Given records:
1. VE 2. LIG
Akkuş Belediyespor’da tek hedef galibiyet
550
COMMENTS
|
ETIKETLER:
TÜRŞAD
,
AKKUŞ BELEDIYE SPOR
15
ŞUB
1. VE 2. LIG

Directions: Reproduce every record above exactly as it appears.

Response box:
1. VE 2. LIG
Akkuş Belediyespor’da tek hedef galibiyet
550
COMMENTS
|
ETIKETLER:
TÜRŞAD
,
AKKUŞ BELEDIYE SPOR
15
ŞUB
1. VE 2. LIG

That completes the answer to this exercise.